Selecting Books on Writing: Decisions, Decisions

Paul Vachon

Ever noticed that there’s more in your local book store on writing than on real estate? Or on the legal profession? Writers just love to write about writing!  An Amazon search using the keyword “writing” yields an eye-popping 261,000 results.

This bevy of guidance is a great resource–any writer can learn from a quality book on writing, regardless of what point they’re in their career.  Since I began writing I’ve acquired and benefited from at least a dozen of these tomes. But how does one choose? The overwhelming number can make deciding on one seem paralyzing, but a few simple rules can make the task easier.

First, assess your own needs based on your specific career goals, and where you think your skills need improvement.  Very often, just a quick scan of the titles can narrow your selection. But beware of a book that promises too much.  I’m usually wary of an author’s pledge to “Revolutionize your Writing Career in 30 Days.” Like anything else, the most impactful writing books are those that under promise and over deliver.

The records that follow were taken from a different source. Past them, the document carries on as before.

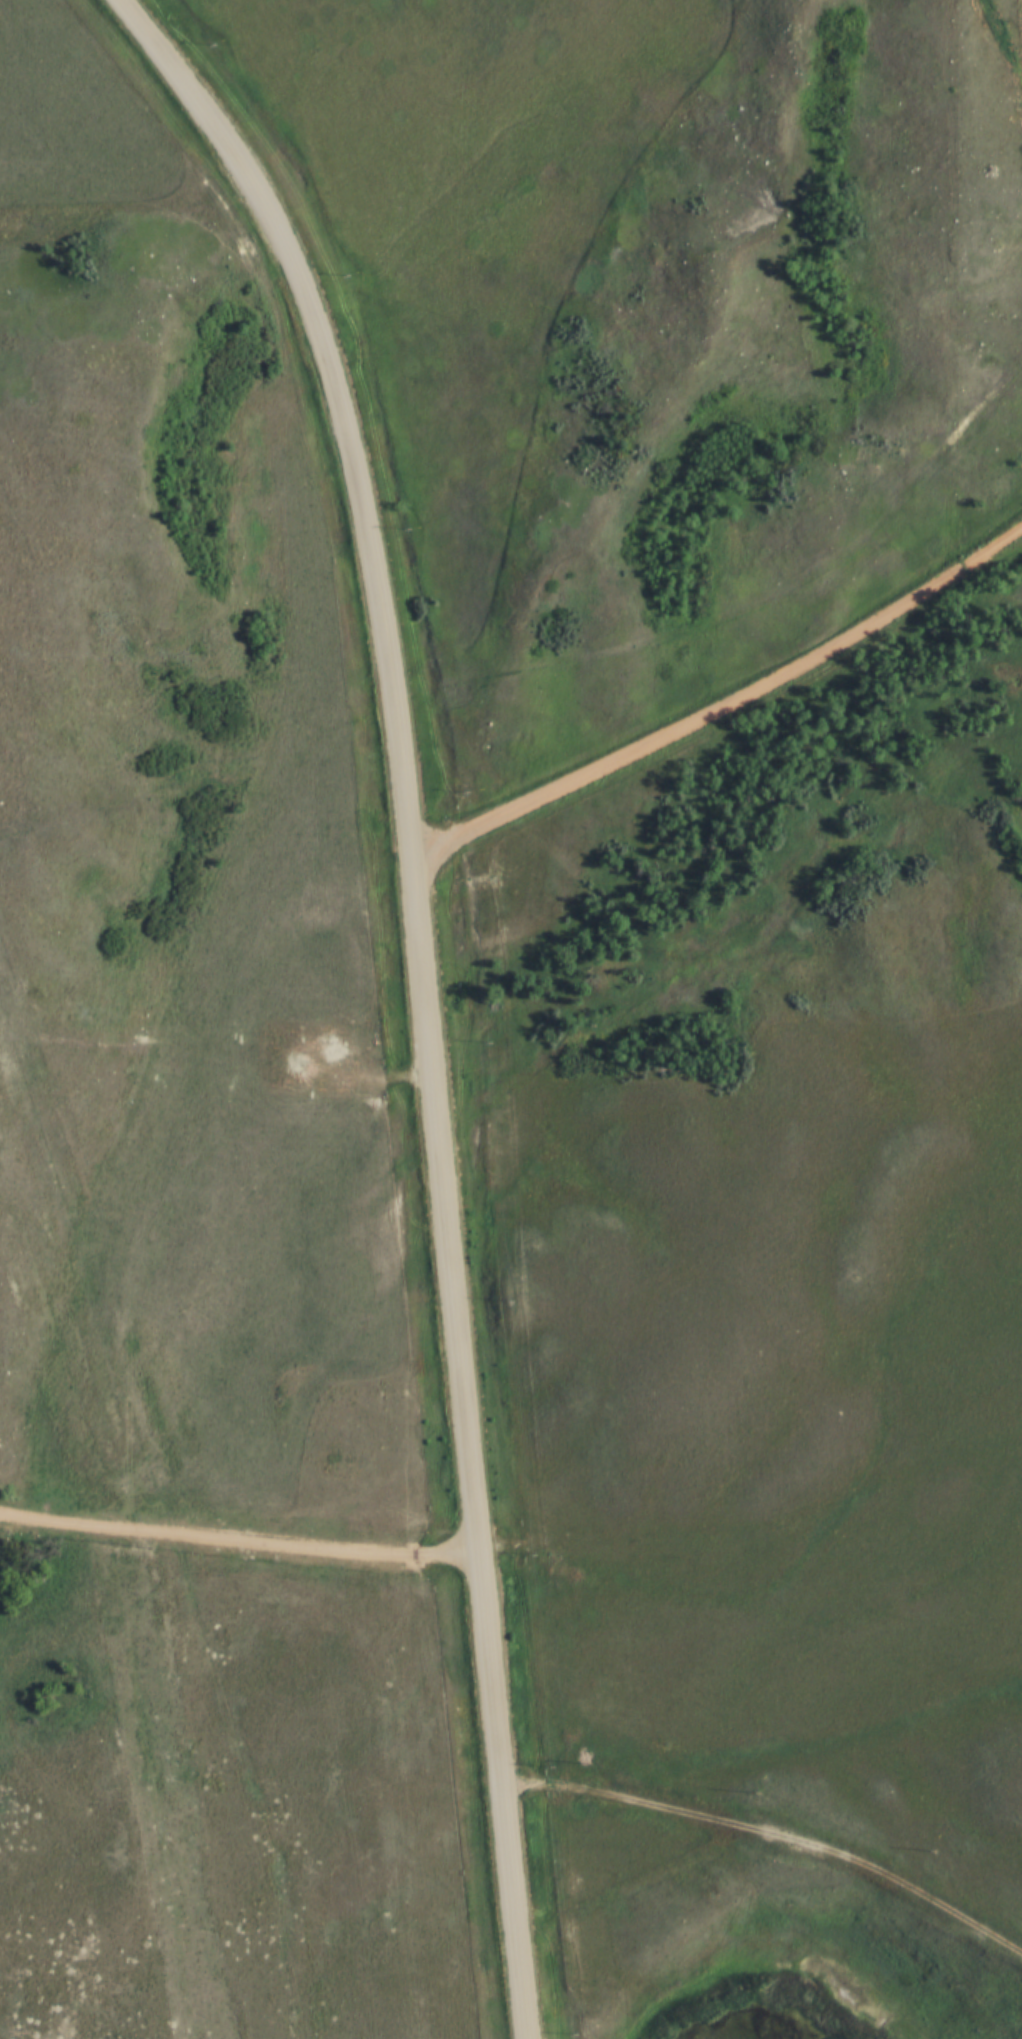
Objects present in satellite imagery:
road: (723, 705)
road: (419, 988)
road: (238, 1541)

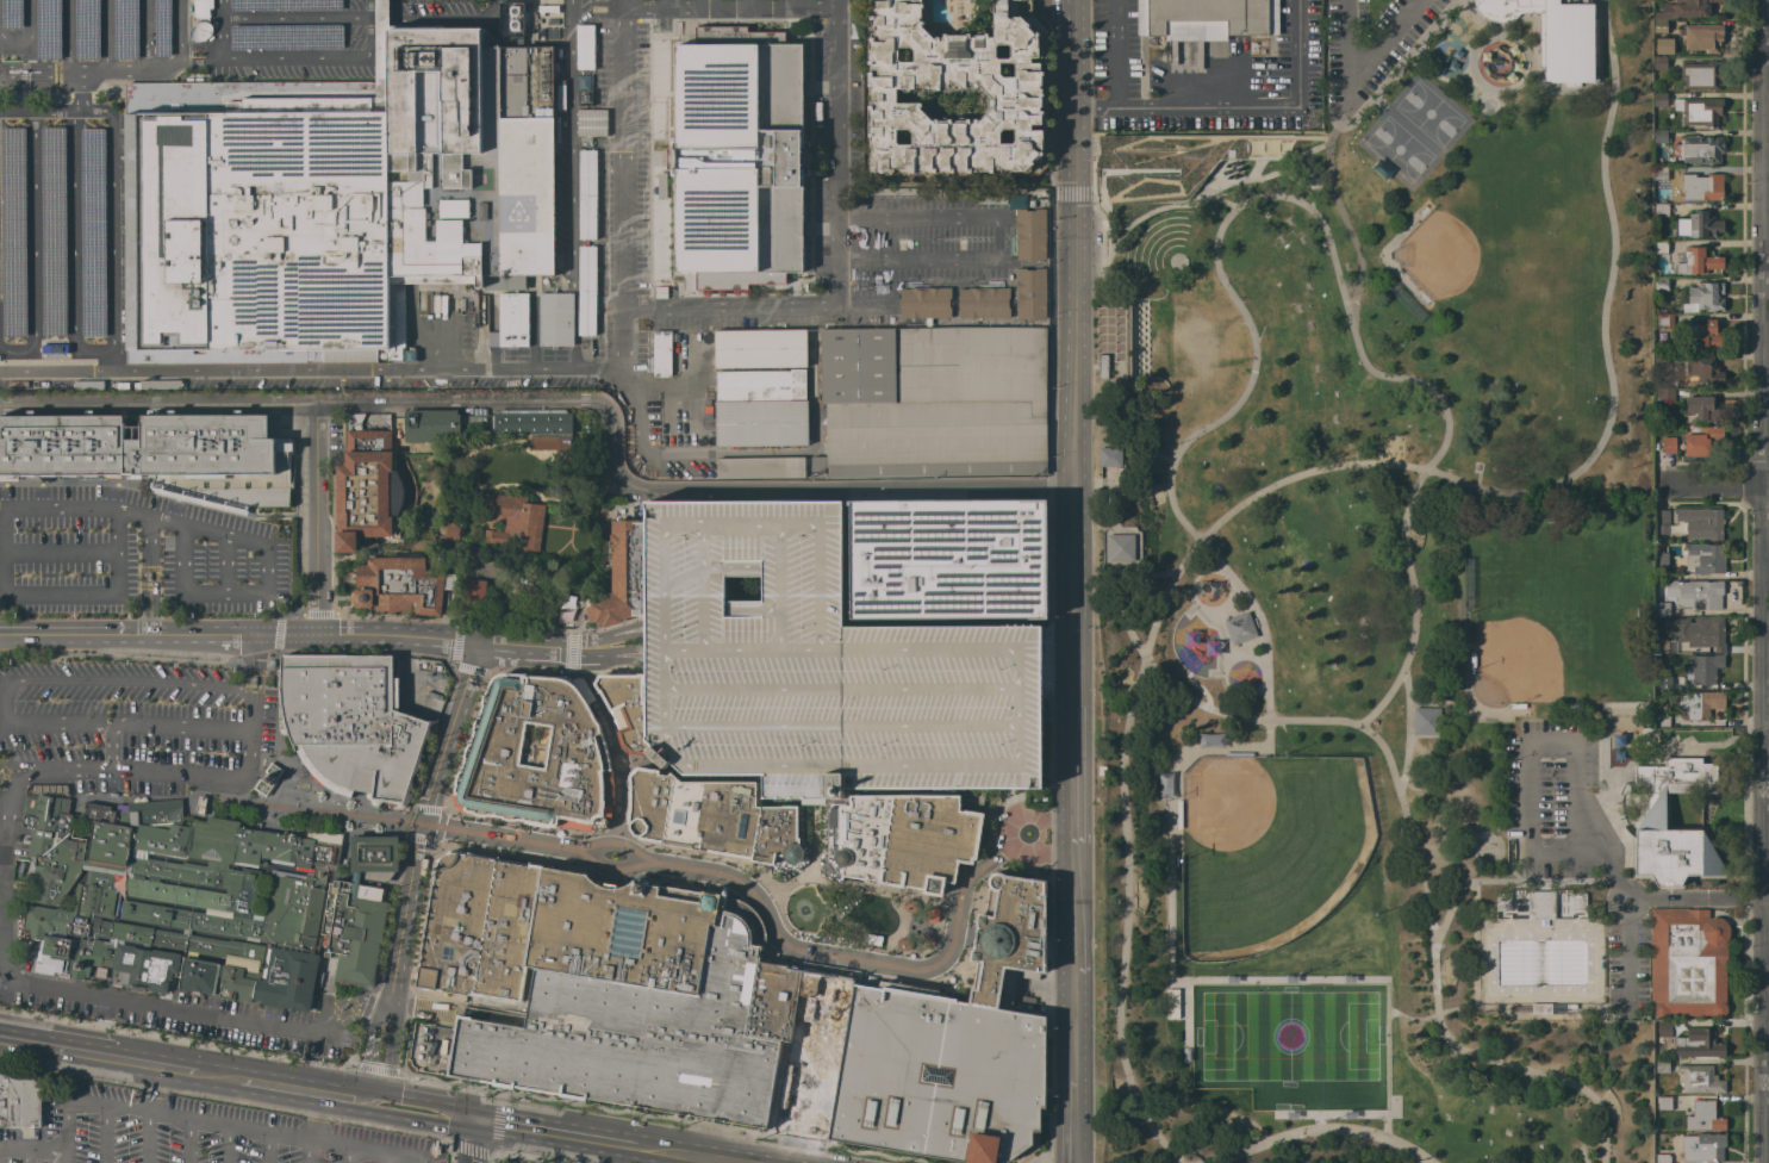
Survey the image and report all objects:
road: (619, 3)
road: (620, 3)
road: (660, 3)
road: (706, 3)
road: (751, 4)
road: (793, 4)
building: (282, 5)
road: (491, 7)
road: (728, 7)
building: (202, 8)
road: (1603, 8)
building: (1685, 9)
building: (10, 13)
road: (439, 16)
road: (381, 17)
road: (315, 19)
road: (372, 19)
building: (511, 19)
building: (1207, 19)
building: (1660, 26)
building: (160, 28)
building: (46, 29)
building: (84, 29)
building: (123, 29)
road: (176, 29)
road: (222, 30)
road: (1502, 32)
building: (1555, 34)
road: (68, 36)
building: (284, 36)
road: (105, 37)
road: (143, 37)
building: (1703, 37)
road: (28, 44)
parking lot: (1372, 44)
road: (1601, 44)
building: (1663, 45)
building: (585, 48)
road: (1536, 52)
road: (1115, 53)
road: (198, 55)
road: (296, 60)
building: (1661, 62)
road: (1533, 63)
road: (1475, 64)
road: (1400, 66)
road: (38, 70)
road: (1359, 70)
road: (128, 75)
building: (1701, 76)
road: (39, 85)
building: (1013, 87)
road: (76, 93)
building: (583, 97)
building: (1660, 99)
road: (1239, 106)
building: (1699, 111)
road: (38, 113)
park: (1432, 115)
building: (586, 122)
building: (600, 123)
building: (1661, 136)
park: (1402, 150)
building: (1701, 150)
road: (836, 153)
building: (738, 158)
building: (1173, 163)
road: (1299, 165)
building: (1661, 175)
road: (1256, 177)
building: (661, 181)
road: (573, 185)
building: (1701, 187)
road: (619, 188)
building: (661, 194)
building: (586, 195)
building: (334, 199)
building: (1661, 210)
helipad: (515, 213)
road: (111, 215)
road: (1136, 217)
road: (1349, 224)
building: (1704, 225)
road: (73, 231)
building: (11, 232)
road: (33, 232)
building: (51, 232)
building: (91, 232)
building: (1030, 234)
road: (998, 239)
road: (1762, 241)
parking lot: (920, 247)
building: (1660, 247)
park: (1481, 259)
building: (1697, 262)
building: (1661, 284)
building: (587, 290)
building: (1030, 293)
building: (1704, 297)
building: (925, 303)
building: (983, 303)
road: (757, 307)
building: (555, 319)
building: (1663, 321)
building: (509, 327)
road: (1076, 333)
building: (1705, 334)
building: (760, 348)
road: (55, 351)
building: (661, 354)
building: (1660, 358)
road: (111, 361)
building: (1102, 366)
building: (1705, 369)
road: (310, 370)
road: (1122, 383)
building: (1658, 383)
building: (761, 385)
building: (1664, 395)
building: (934, 402)
road: (571, 403)
building: (1703, 409)
building: (385, 417)
building: (355, 420)
building: (531, 422)
building: (761, 423)
building: (431, 425)
building: (554, 441)
building: (1702, 441)
building: (1669, 444)
road: (735, 451)
building: (157, 455)
building: (1110, 457)
building: (817, 463)
building: (760, 467)
road: (1173, 471)
road: (1302, 476)
building: (1119, 477)
road: (1715, 481)
road: (127, 483)
building: (369, 490)
building: (456, 496)
road: (2, 504)
road: (60, 504)
road: (146, 516)
road: (312, 518)
building: (1661, 521)
building: (515, 522)
building: (1701, 522)
building: (451, 532)
building: (1121, 547)
road: (59, 552)
parking lot: (133, 553)
building: (1704, 558)
building: (948, 559)
building: (625, 561)
road: (224, 562)
building: (1660, 562)
road: (147, 574)
road: (706, 585)
road: (782, 585)
building: (400, 586)
road: (255, 587)
road: (58, 592)
building: (475, 592)
building: (1696, 594)
building: (1662, 607)
building: (605, 609)
park: (1395, 615)
park: (1545, 624)
building: (1238, 628)
road: (267, 632)
building: (1697, 632)
road: (600, 637)
building: (1661, 645)
road: (252, 648)
road: (363, 650)
road: (599, 653)
road: (569, 654)
road: (120, 657)
road: (257, 663)
road: (450, 663)
building: (816, 665)
parking lot: (816, 665)
road: (1030, 665)
road: (1059, 666)
building: (1705, 668)
road: (247, 676)
road: (257, 676)
road: (537, 677)
building: (1664, 681)
road: (57, 683)
road: (1197, 687)
road: (843, 689)
road: (274, 694)
building: (1699, 704)
building: (625, 710)
building: (1662, 720)
parking lot: (118, 721)
building: (1424, 721)
building: (349, 724)
road: (157, 726)
road: (843, 726)
road: (1411, 732)
road: (1076, 742)
building: (536, 756)
road: (616, 758)
road: (287, 764)
road: (821, 765)
road: (8, 768)
building: (1101, 770)
building: (267, 779)
road: (30, 782)
road: (1577, 795)
road: (158, 796)
parking lot: (1556, 798)
building: (198, 804)
road: (1053, 815)
road: (191, 816)
building: (714, 819)
building: (1653, 819)
road: (72, 820)
road: (418, 821)
road: (1410, 822)
road: (1764, 822)
road: (270, 836)
road: (814, 838)
building: (896, 840)
road: (615, 842)
park: (1264, 848)
road: (1016, 849)
road: (1050, 850)
railway: (976, 852)
road: (188, 859)
railway: (661, 864)
road: (661, 864)
road: (985, 866)
road: (303, 872)
road: (163, 879)
road: (1515, 882)
road: (855, 883)
building: (179, 899)
road: (1697, 900)
building: (1578, 901)
building: (1503, 902)
building: (1540, 905)
road: (194, 908)
fountain: (804, 910)
building: (357, 912)
road: (1, 914)
road: (134, 920)
building: (455, 924)
building: (507, 930)
building: (1008, 934)
road: (107, 955)
road: (179, 955)
building: (1687, 962)
road: (180, 966)
road: (219, 969)
parking lot: (1630, 971)
road: (1074, 991)
road: (259, 995)
building: (641, 1003)
building: (1540, 1008)
road: (1392, 1012)
road: (1549, 1017)
parking lot: (176, 1022)
building: (1664, 1029)
road: (192, 1042)
park: (1290, 1044)
building: (1698, 1044)
road: (55, 1048)
road: (380, 1051)
building: (815, 1053)
road: (154, 1065)
building: (1662, 1065)
building: (941, 1075)
road: (217, 1076)
building: (1700, 1079)
road: (280, 1087)
road: (148, 1089)
road: (349, 1095)
traffic signals: (375, 1095)
building: (19, 1100)
road: (417, 1102)
building: (1664, 1103)
road: (126, 1110)
road: (389, 1113)
building: (1704, 1117)
road: (314, 1118)
road: (463, 1118)
traffic signals: (471, 1121)
road: (207, 1124)
road: (247, 1130)
road: (1323, 1130)
road: (64, 1131)
parking lot: (192, 1132)
road: (105, 1134)
road: (558, 1134)
road: (286, 1137)
road: (147, 1138)
road: (187, 1142)
road: (470, 1142)
road: (325, 1144)
road: (227, 1145)
building: (1702, 1147)
road: (266, 1148)
road: (12, 1149)
road: (44, 1149)
road: (494, 1149)
road: (365, 1151)
road: (1584, 1151)
road: (306, 1152)
road: (345, 1155)
road: (693, 1155)
road: (25, 1156)
road: (405, 1157)
road: (385, 1158)
building: (1662, 1158)
road: (695, 1159)
parking lot: (513, 1160)
road: (425, 1161)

Next, do a Google search on the author and look at their credentials and their other published titles, paying particular attention to reviews on Amazon and other sites.  Try to read a good cross section of reader evaluations, taking all into consideration.  Remember, some of the overly positive ones might have been submitted by the author’s friends.

Lastly, read an excerpt of the book or books you’re seriously considering.  Besides being relevant and authoritative, you also want to purchase a book that is enjoyable to read.   Doing this sleuthing online is great, (consistent with how we perform most of our work) but there’s something to be said for spending an hour or two at your local bookstore, plopped down in a comfy chair—a good latte optional.

I’ve utilized these tools over the last few years and discovered both gems and duds. Titles I’ve found most helpful include Writer for Hire, by Kelly James-Enger, Sleeping Dogs Don’t Lay—Practical Advice for the Grammatically Challenged by Richard Lederer and Richard Dowis and The First Fifty Pagesby Jeff Gerke.

A recent visit to my local bookstore produced two additional titles I found helpful: The Writer’s Idea Book 10th Anniversary Edition by Jack Heffron and The Complete Handbook of Novel Writing, an excellent collection of essays by leading fiction authors, including Steven King, Sue Grafton and Jodi Picoult. This book offers readers guidance from the ultimate fiction pros, with the content categorized between inspiration, plot and character development and the writing process itself.

But in addition to the above tips, I’d be remiss if I didn’t mention a few of the true writing classics that belong on any scribe’s shelf, such as On Writing by Steven King, On Writing Well, by William Zinsser and Ten Rules of Writing by Elmore Leonard.  Their tide of timeless advice will lift any writer’s boat.